What the exercise asks. Extend the Fennel documentation on the MySQL connector below, picking up right after its last sentence.

Connectivity Issues:

Fennel tries to test the connection with your MongoDB during commit itself so any connectivity issue (e.g. wrong host name, username, password etc) is flagged as an error during commit with the real Fennel servers.

Note: Mock client can not talk to any external data source and hence is unable to do this validation at commit time.

MySQL

Data connector to MySQL databases.

Database Parameters

name:str

A name to identify the source. The name should be unique across all Fennel connectors.

host:str

The hostname of the database.

port:Optional[int]

Default: 3306

The port to connect to.

db_name:str

The name of the MySQL database to establish a connection with.

username:str | Secret

The username which should be used to access the database. This username should have access to the database db_name.

Data extract.

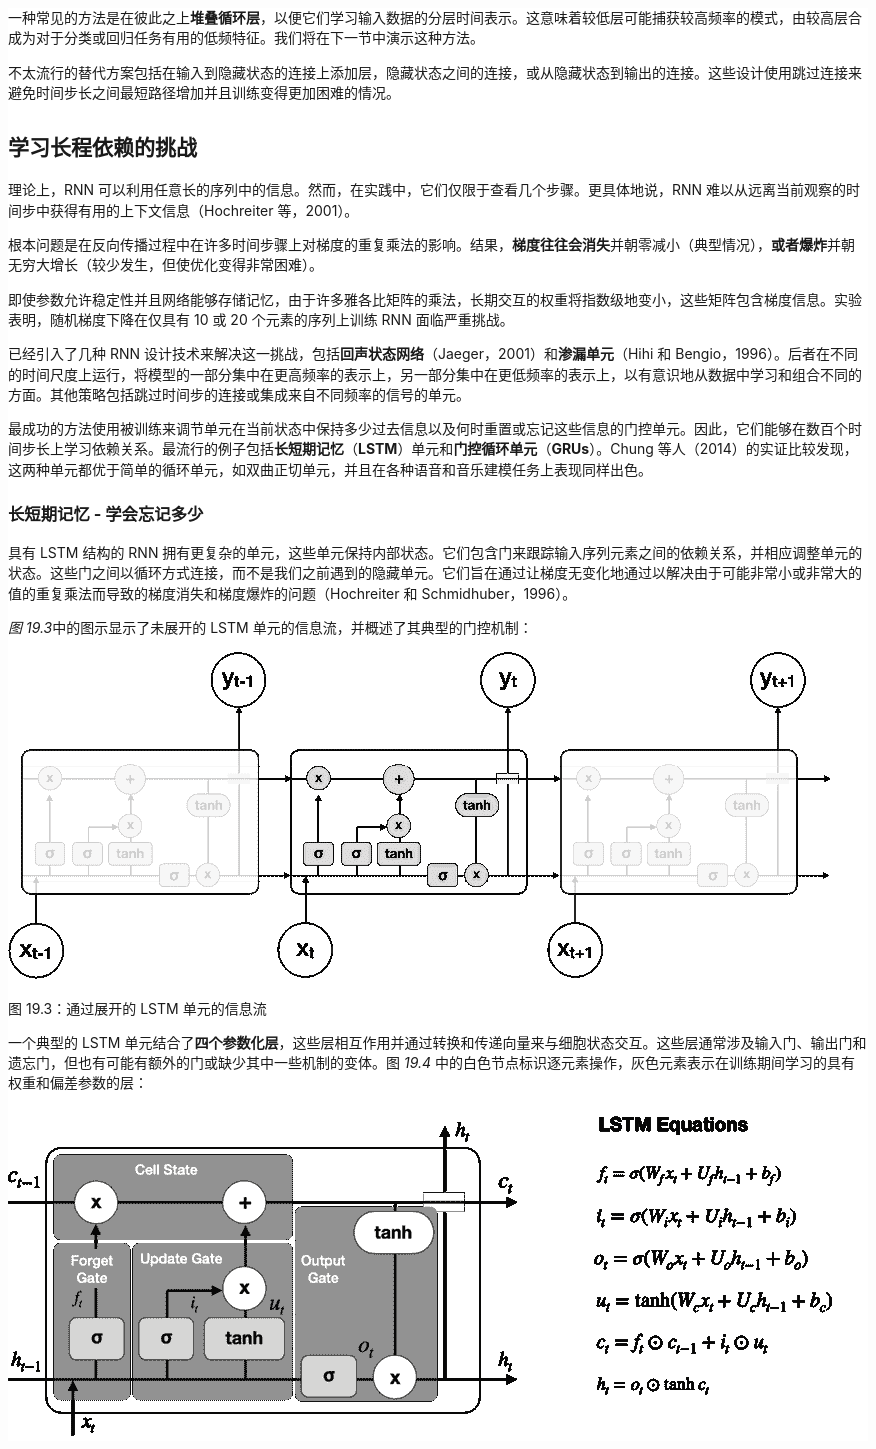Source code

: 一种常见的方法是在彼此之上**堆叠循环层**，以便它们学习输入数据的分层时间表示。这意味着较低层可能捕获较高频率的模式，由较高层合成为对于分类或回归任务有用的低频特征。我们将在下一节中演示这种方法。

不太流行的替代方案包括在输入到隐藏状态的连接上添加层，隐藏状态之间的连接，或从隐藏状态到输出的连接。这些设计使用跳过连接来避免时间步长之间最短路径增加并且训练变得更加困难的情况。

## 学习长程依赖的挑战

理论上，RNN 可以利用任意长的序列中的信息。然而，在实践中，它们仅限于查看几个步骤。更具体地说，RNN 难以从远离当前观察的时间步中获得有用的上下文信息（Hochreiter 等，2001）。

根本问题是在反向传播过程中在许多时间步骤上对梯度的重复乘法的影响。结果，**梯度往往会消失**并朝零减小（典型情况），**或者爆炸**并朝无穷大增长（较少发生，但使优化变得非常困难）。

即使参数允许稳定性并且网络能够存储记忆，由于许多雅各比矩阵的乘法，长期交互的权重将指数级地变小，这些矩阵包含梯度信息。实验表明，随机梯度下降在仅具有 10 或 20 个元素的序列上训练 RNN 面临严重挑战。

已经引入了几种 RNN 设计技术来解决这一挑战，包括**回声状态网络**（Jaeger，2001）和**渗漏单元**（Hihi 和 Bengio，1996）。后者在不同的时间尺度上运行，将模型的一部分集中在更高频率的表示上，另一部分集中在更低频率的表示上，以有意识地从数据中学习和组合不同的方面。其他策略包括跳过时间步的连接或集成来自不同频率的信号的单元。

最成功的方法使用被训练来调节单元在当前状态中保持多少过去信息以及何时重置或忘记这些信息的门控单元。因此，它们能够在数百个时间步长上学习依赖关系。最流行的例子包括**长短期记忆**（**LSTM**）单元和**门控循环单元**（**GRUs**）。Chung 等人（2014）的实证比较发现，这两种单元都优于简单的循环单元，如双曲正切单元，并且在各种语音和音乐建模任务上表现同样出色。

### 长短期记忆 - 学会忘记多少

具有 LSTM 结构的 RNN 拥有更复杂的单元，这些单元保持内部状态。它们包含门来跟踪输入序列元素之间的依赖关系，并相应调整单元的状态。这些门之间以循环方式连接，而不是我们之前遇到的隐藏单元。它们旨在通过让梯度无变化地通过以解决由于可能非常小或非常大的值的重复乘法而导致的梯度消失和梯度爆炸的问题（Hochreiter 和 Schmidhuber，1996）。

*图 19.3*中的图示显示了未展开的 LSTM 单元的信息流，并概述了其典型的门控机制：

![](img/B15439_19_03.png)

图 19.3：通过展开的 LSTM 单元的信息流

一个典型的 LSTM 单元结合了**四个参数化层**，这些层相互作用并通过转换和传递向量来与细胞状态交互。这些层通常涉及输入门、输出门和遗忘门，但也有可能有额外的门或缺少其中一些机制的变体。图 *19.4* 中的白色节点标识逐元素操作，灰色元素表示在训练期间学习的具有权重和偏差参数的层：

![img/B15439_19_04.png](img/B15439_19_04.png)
...
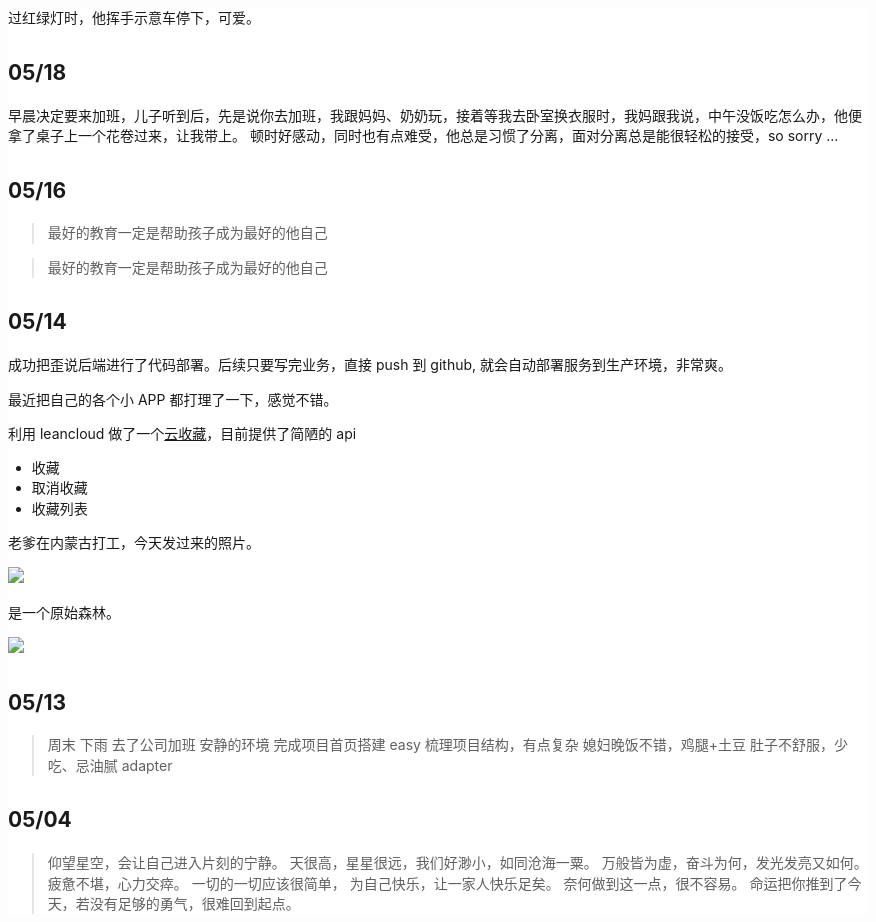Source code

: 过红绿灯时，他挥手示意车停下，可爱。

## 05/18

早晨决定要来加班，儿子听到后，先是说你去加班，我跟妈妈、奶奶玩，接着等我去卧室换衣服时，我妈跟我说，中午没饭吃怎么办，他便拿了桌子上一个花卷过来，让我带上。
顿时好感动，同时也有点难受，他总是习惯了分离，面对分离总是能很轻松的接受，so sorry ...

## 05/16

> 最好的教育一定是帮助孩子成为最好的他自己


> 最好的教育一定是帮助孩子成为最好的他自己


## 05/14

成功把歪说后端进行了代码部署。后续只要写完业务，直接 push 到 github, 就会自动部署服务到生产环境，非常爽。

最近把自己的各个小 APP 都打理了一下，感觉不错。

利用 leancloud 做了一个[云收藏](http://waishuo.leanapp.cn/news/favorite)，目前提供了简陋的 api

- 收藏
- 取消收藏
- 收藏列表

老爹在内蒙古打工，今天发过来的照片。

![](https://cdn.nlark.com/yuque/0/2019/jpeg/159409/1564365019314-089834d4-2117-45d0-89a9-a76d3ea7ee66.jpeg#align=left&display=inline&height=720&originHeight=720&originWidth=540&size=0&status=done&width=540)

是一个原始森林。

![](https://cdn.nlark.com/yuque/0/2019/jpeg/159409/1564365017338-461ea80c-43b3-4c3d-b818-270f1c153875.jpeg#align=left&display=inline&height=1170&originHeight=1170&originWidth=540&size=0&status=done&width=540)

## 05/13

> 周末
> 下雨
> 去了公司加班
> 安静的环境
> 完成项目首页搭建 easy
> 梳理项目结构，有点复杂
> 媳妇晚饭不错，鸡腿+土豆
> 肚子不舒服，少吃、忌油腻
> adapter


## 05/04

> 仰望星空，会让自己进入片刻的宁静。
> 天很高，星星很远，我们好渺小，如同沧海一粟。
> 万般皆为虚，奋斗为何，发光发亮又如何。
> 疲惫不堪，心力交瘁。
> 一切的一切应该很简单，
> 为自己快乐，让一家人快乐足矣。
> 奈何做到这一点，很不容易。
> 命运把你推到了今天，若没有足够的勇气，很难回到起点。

Result of this task.
password:str | Secret

The password associated with the username.

jdbc_params:Optional[str]

Default: None

Additional properties to pass to the JDBC URL string when connecting to the database formatted as key=value pairs separated by the symbol &. For instance: key1=value1&key2=value2.

Error

If you see a 'Cannot create a PoolableConnectionFactory' error, try setting jdbc_params to enabledTLSProtocols=TLSv1.2

Table Parameters

table:str

The name of the table within the database that should be ingested.

cursor:str

The name of the field in the table that acts as cursor for ingestion i.e. a field that is approximately monotonic and only goes up with time.

Fennel issues queries of the form select * from table where {cursor} >= {last_cursor - disorder} to get data it hasn't seen before. Auto increment IDs or timestamps corresponding to modified_at (vs created_at unless the field doesn't change) are good contenders.

Note that this field doesn't even need to be a part of the Fennel dataset.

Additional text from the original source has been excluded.